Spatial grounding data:
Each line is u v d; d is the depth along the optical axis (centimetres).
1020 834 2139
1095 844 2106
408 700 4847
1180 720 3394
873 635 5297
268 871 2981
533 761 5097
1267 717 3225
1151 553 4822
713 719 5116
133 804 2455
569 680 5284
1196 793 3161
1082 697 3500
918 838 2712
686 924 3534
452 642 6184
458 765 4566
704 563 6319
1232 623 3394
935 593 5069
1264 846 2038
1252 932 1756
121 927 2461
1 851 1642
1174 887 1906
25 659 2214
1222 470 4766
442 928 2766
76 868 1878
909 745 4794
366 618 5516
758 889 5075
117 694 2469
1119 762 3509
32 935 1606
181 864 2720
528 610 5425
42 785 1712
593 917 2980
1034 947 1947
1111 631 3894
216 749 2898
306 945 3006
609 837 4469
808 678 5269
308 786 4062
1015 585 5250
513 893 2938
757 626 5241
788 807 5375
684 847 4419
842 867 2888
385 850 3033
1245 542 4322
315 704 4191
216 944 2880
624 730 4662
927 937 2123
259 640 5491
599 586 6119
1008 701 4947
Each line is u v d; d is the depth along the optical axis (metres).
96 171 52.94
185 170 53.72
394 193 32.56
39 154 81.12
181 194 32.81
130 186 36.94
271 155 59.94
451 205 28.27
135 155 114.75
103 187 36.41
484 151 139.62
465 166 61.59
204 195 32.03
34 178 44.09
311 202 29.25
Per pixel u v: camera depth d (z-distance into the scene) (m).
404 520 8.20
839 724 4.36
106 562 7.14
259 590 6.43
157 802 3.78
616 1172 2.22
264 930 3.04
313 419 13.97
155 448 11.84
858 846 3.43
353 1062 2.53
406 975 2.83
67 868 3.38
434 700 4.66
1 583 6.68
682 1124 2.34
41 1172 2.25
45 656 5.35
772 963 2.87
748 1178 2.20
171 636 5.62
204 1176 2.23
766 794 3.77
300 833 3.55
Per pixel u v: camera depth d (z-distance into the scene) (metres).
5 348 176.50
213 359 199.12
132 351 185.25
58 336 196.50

> **How to complete this task**
Within the records above, the line carrying "766 794 3.77" starts the range and the last line ends it. Set down that range exactly.

> **Solution for this exercise**
766 794 3.77
300 833 3.55
Per pixel u v: camera depth d (z-distance into the scene) (metres).
5 348 176.50
213 359 199.12
132 351 185.25
58 336 196.50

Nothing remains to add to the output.